(371d) An Alternative Superstructure and Solution Strategies for Global Optimization of Heat Exchanger Networks

The objective of this work is to present an alternative superstructure to be used in global optimization of heat exchanger networks (HEN). In addition several solution strategies are proposed.They rely on solving a single multilevel lower-bounding convex MINLP (LB-MINLP) to obtain lower bound tight enough to close the gap between the original nonconvex MINLP and its convex relaxation to a specified tolerance (ε_r = 1 %).

The stage-wise HEN superstructure proposed by Yee and Grossman (1990) offers a relatively large number of possible matches among the process streams of which only a small fraction is selected in the resulting HEN. In addition, inherently embedded in Yee's HEN superstructure is a problem of an almost exponential increase in the number of nonconvex terms as the size of the problem increases. To overcome the before mentioned limitations, a reformulation of Yee's HEN superstructure is proposed, which now serves exclusively as a matrix for determining thermodynamically feasible matches among hot streams and cold streams. Only the existing matches (heat loads, temperature differences) are then assigned to a staggered substructure comprising N possible heat exchangers, where N is a number slightly larger than the theoretically minimal number of heat exchangers. To properly and efficiently assign the heat loads and temperature differences to the staggered substructure all of the original big-M formulations of logical conditions were replaced by convex hull formulations and additional equations and logical constraints were added to the model.

The nonconvex terms are underestimated by piecewise linear underestimators and piecewise convex nonlinear underestimators (Quesada and Grossmann, 1995, Zamora and Grossmann, 1997). To tighten the convex relaxation the partitioning of the domains of all the variables involved in the nonconvex terms is performed. The tightness of the lower bound increases with the increasing number of domain partitions (sub-regions), however, since the underestimators in each of the sub-regions are (de)activated by a corresponding binary variable an increase in the number of sub-regions also increases computational effort needed to solve the convex relaxation. To keep the number of binaries as low as possible throughout the solution procedure a multilevel LB-MINLP is formulated and solved. For illustrative purposes basic steps of one of the proposed solution strategies are presented.

1. First level

Define O sub-regions and solve the convex LB-MINLP to optimality. Calculate the upper bound for a given optimal solution of the LB-MINLP by solving the original nonconvex MINLP at fixed (LB-MINLP optimal) topology of HEN. Check the convergence criterion.

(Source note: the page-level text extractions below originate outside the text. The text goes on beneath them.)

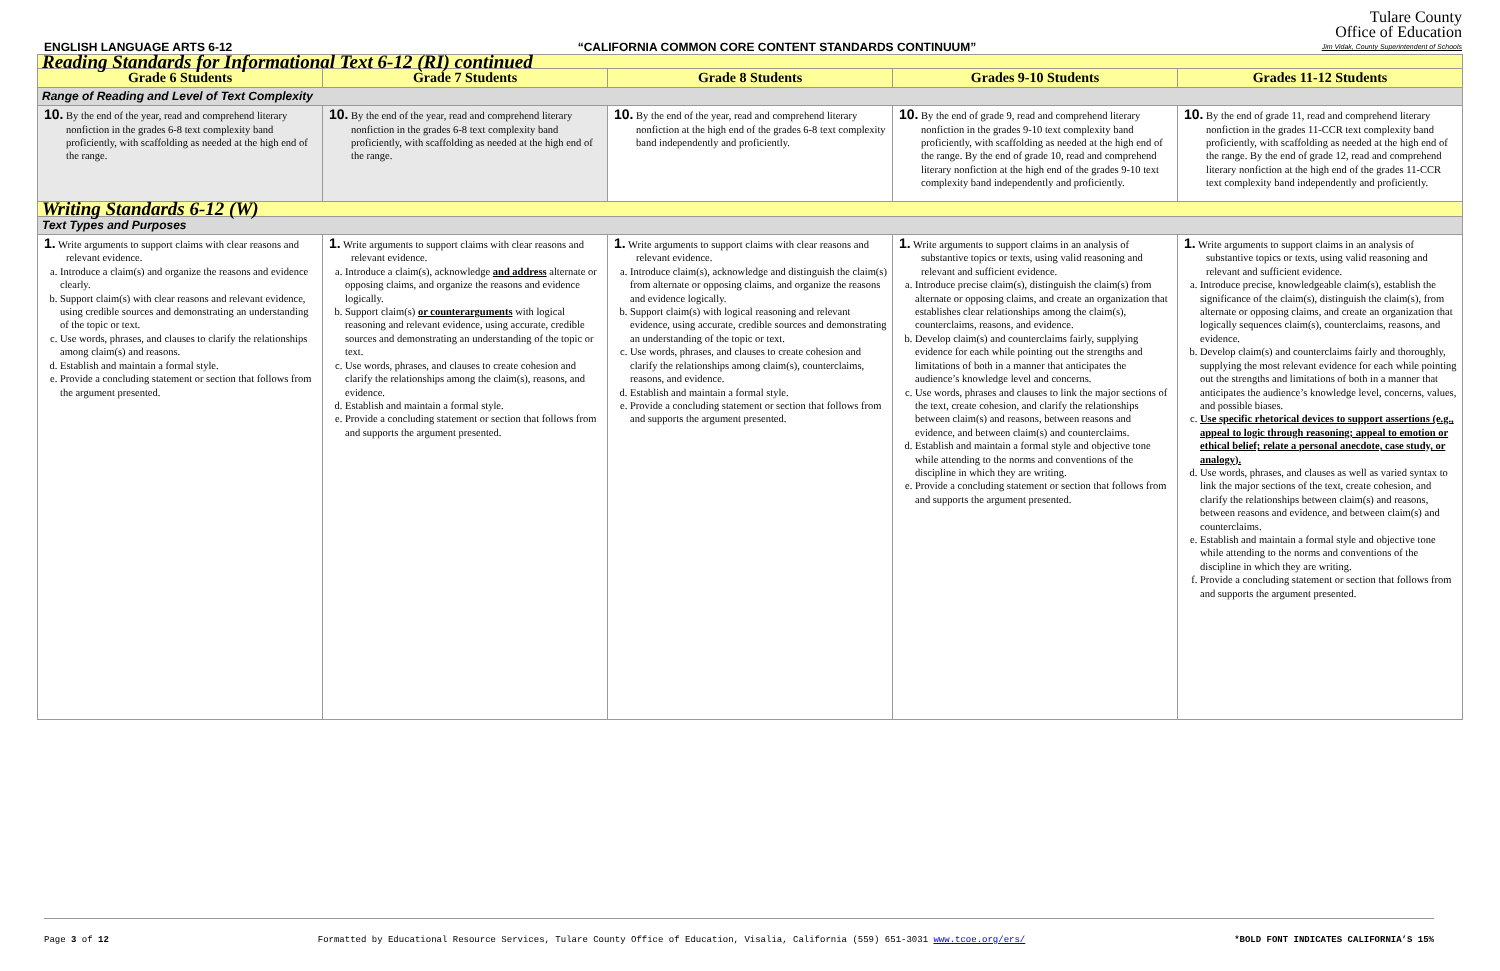ENGLISH LANGUAGE ARTS 6-12 “CALIFORNIA COMMON CORE CONTENT STANDARDS CONTINUUM” Tulare County
Office of Education
Jim Vidak, County Superintendent of Schools
| Reading Standards for Informational Text 6-12 (RI) continued | | | | |
| Grade 6 Students | Grade 7 Students | Grade 8 Students | Grades 9-10 Students | Grades 11-12 Students |
| Range of Reading and Level of Text Complexity | | | | |
| 10. By the end of the year, read and comprehend literary nonfiction in the grades 6-8 text complexity band proficiently, with scaffolding as needed at the high end of the range. | 10. By the end of the year, read and comprehend literary nonfiction in the grades 6-8 text complexity band proficiently, with scaffolding as needed at the high end of the range. | 10. By the end of the year, read and comprehend literary nonfiction at the high end of the grades 6-8 text complexity band independently and proficiently. | 10. By the end of grade 9, read and comprehend literary nonfiction in the grades 9-10 text complexity band proficiently, with scaffolding as needed at the high end of the range. By the end of grade 10, read and comprehend literary nonfiction at the high end of the grades 9-10 text complexity band independently and proficiently. | 10. By the end of grade 11, read and comprehend literary nonfiction in the grades 11-CCR text complexity band proficiently, with scaffolding as needed at the high end of the range. By the end of grade 12, read and comprehend literary nonfiction at the high end of the grades 11-CCR text complexity band independently and proficiently. |
| Writing Standards 6-12 (W) | | | | |
| Text Types and Purposes | | | | |
| 1. Write arguments to support claims with clear reasons and relevant evidence. a. Introduce a claim(s) and organize the reasons and evidence clearly. b. Support claim(s) with clear reasons and relevant evidence, using credible sources and demonstrating an understanding of the topic or text. c. Use words, phrases, and clauses to clarify the relationships among claim(s) and reasons. d. Establish and maintain a formal style. e. Provide a concluding statement or section that follows from the argument presented. | 1. Write arguments to support claims with clear reasons and relevant evidence. a. Introduce a claim(s), acknowledge and address alternate or opposing claims, and organize the reasons and evidence logically. b. Support claim(s) or counterarguments with logical reasoning and relevant evidence, using accurate, credible sources and demonstrating an understanding of the topic or text. c. Use words, phrases, and clauses to create cohesion and clarify the relationships among the claim(s), reasons, and evidence. d. Establish and maintain a formal style. e. Provide a concluding statement or section that follows from and supports the argument presented. | 1. Write arguments to support claims with clear reasons and relevant evidence. a. Introduce claim(s), acknowledge and distinguish the claim(s) from alternate or opposing claims, and organize the reasons and evidence logically. b. Support claim(s) with logical reasoning and relevant evidence, using accurate, credible sources and demonstrating an understanding of the topic or text. c. Use words, phrases, and clauses to create cohesion and clarify the relationships among claim(s), counterclaims, reasons, and evidence. d. Establish and maintain a formal style. e. Provide a concluding statement or section that follows from and supports the argument presented. | 1. Write arguments to support claims in an analysis of substantive topics or texts, using valid reasoning and relevant and sufficient evidence. a. Introduce precise claim(s), distinguish the claim(s) from alternate or opposing claims, and create an organization that establishes clear relationships among the claim(s), counterclaims, reasons, and evidence. b. Develop claim(s) and counterclaims fairly, supplying evidence for each while pointing out the strengths and limitations of both in a manner that anticipates the audience’s knowledge level and concerns. c. Use words, phrases and clauses to link the major sections of the text, create cohesion, and clarify the relationships between claim(s) and reasons, between reasons and evidence, and between claim(s) and counterclaims. d. Establish and maintain a formal style and objective tone while attending to the norms and conventions of the discipline in which they are writing. e. Provide a concluding statement or section that follows from and supports the argument presented. | 1. Write arguments to support claims in an analysis of substantive topics or texts, using valid reasoning and relevant and sufficient evidence. a. Introduce precise, knowledgeable claim(s), establish the significance of the claim(s), distinguish the claim(s), from alternate or opposing claims, and create an organization that logically sequences claim(s), counterclaims, reasons, and evidence. b. Develop claim(s) and counterclaims fairly and thoroughly, supplying the most relevant evidence for each while pointing out the strengths and limitations of both in a manner that anticipates the audience’s knowledge level, concerns, values, and possible biases. c. Use specific rhetorical devices to support assertions (e.g., appeal to logic through reasoning; appeal to emotion or ethical belief; relate a personal anecdote, case study, or analogy). d. Use words, phrases, and clauses as well as varied syntax to link the major sections of the text, create cohesion, and clarify the relationships between claim(s) and reasons, between reasons and evidence, and between claim(s) and counterclaims. e. Establish and maintain a formal style and objective tone while attending to the norms and conventions of the discipline in which they are writing. f. Provide a concluding statement or section that follows from and supports the argument presented. |
Page 3 of 12 Formatted by Educational Resource Services, Tulare County Office of Education, Visalia, California (559) 651-3031 www.tcoe.org/ers/ *BOLD FONT INDICATES CALIFORNIA’S 15%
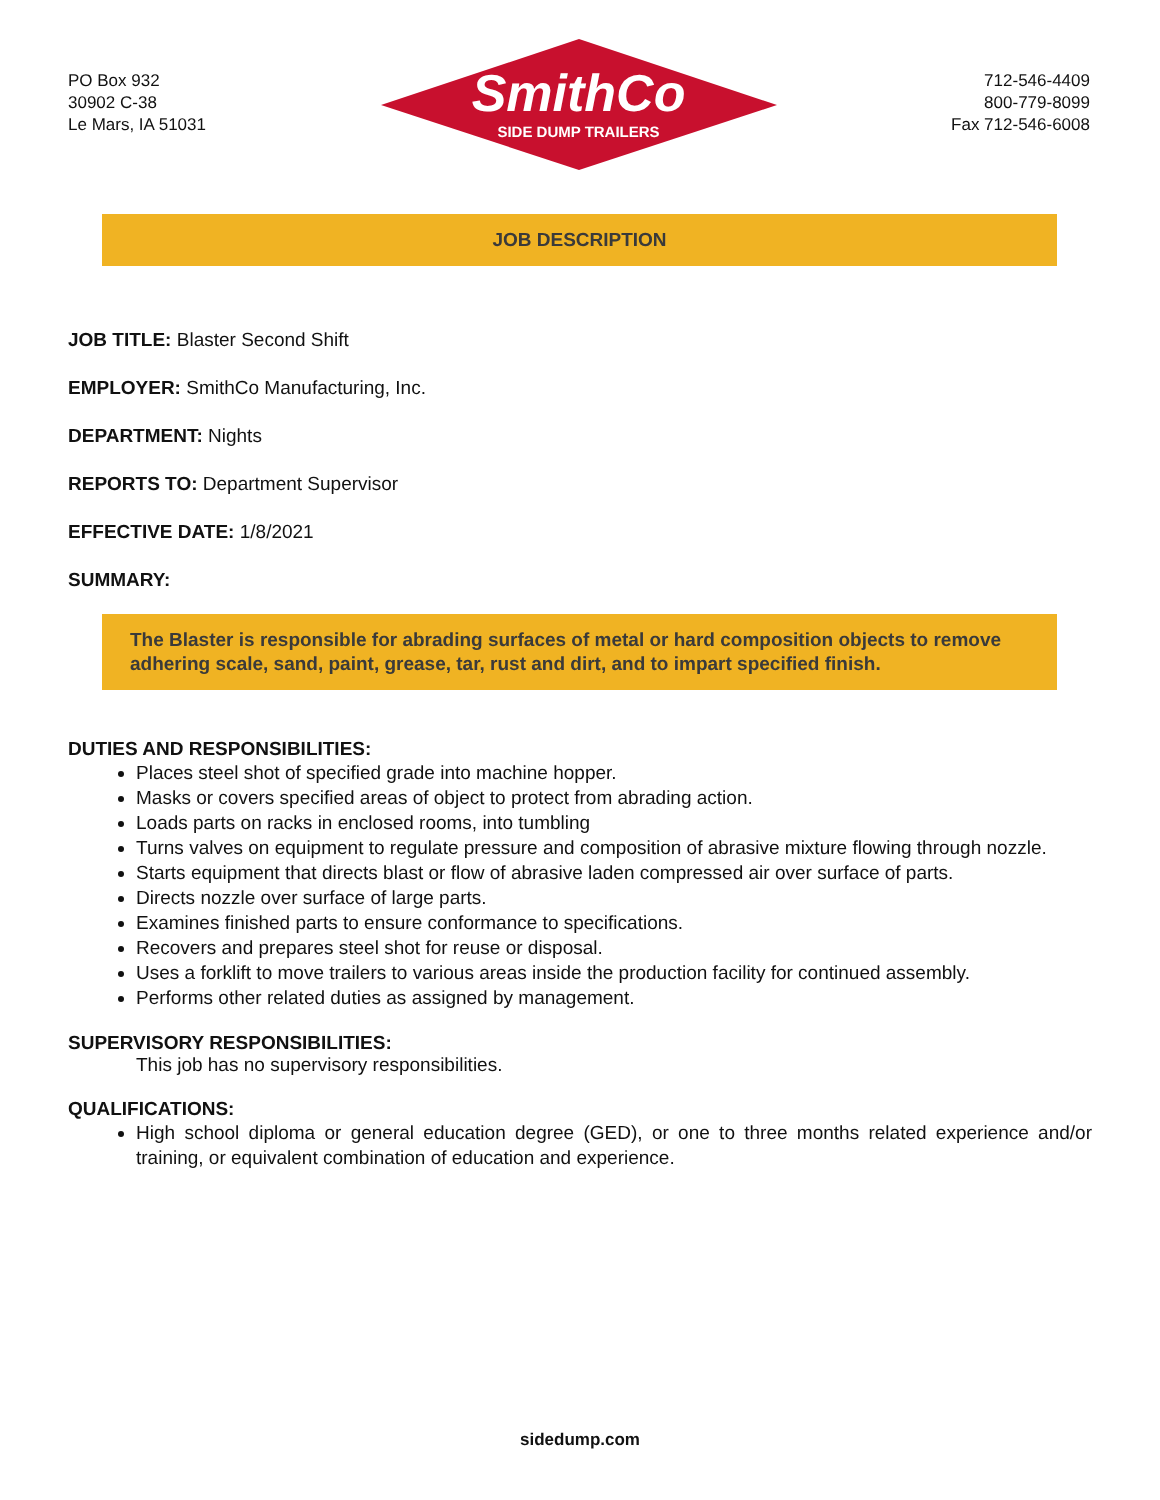PO Box 932
30902 C-38
Le Mars, IA 51031
SmithCo
SIDE DUMP TRAILERS
712-546-4409
800-779-8099
Fax 712-546-6008
JOB DESCRIPTION
JOB TITLE: Blaster Second Shift
EMPLOYER: SmithCo Manufacturing, Inc.
DEPARTMENT: Nights
REPORTS TO: Department Supervisor
EFFECTIVE DATE: 1/8/2021
SUMMARY:
The Blaster is responsible for abrading surfaces of metal or hard composition objects to remove adhering scale, sand, paint, grease, tar, rust and dirt, and to impart specified finish.
DUTIES AND RESPONSIBILITIES:
Places steel shot of specified grade into machine hopper.
Masks or covers specified areas of object to protect from abrading action.
Loads parts on racks in enclosed rooms, into tumbling
Turns valves on equipment to regulate pressure and composition of abrasive mixture flowing through nozzle.
Starts equipment that directs blast or flow of abrasive laden compressed air over surface of parts.
Directs nozzle over surface of large parts.
Examines finished parts to ensure conformance to specifications.
Recovers and prepares steel shot for reuse or disposal.
Uses a forklift to move trailers to various areas inside the production facility for continued assembly.
Performs other related duties as assigned by management.
SUPERVISORY RESPONSIBILITIES:
This job has no supervisory responsibilities.
QUALIFICATIONS:
High school diploma or general education degree (GED), or one to three months related experience and/or training, or equivalent combination of education and experience.
sidedump.com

If satisfied, stop the procedure. The solution obtained is globally optimal. If not, continue to the next level.

2. Second level

Partition only the sub-regions which are active in the optimal solution of the LB-MINLP at the previous level to P sub-regions and solve the convex LB-MINLP to optimality. Calculate the upper bound for a given optimal solution of the LB-MINLP by solving the original nonconvex MINLP at fixed (LB-MINLP optimal) topology of HEN. Check the convergence criterion. If satisfied, stop the procedure. The obtained solution is globally optimal. If not, continue to the next level.

The mathematical model and the solution strategies were implemented in a MINLP process synthesizer MIPSYN a successor of PROSYN (Kravanja and Grossmann, 1993). Illustrative examples will be given to demonstrate the proposed approach.

REFERENCES:

Yee, T.F., Grossmann I. E. (1990). Simultaneous optimization models for heat integration II, Computers and Chemical Engineering, 14, 1165–1184.

Quesada, I., Grossmann, I. E. (1995). A global optimization algorithm for linear fractional and bilinear programs, Journal of Global Optimization, 6, 39–76.

Zamora, J. M., Grossmann, I. E. (1997). A comprehensive global optimization approach for the synthesis of heat exchanger networks with no stream splits, Computers and Chemical Engineering, 21, 65–70.

Kravanja, Z., Grossmann, I. E. (1993). Prosyn - an automated topology and parameter process synthesizer, Computers and Chemical Engineering,17, 87–94.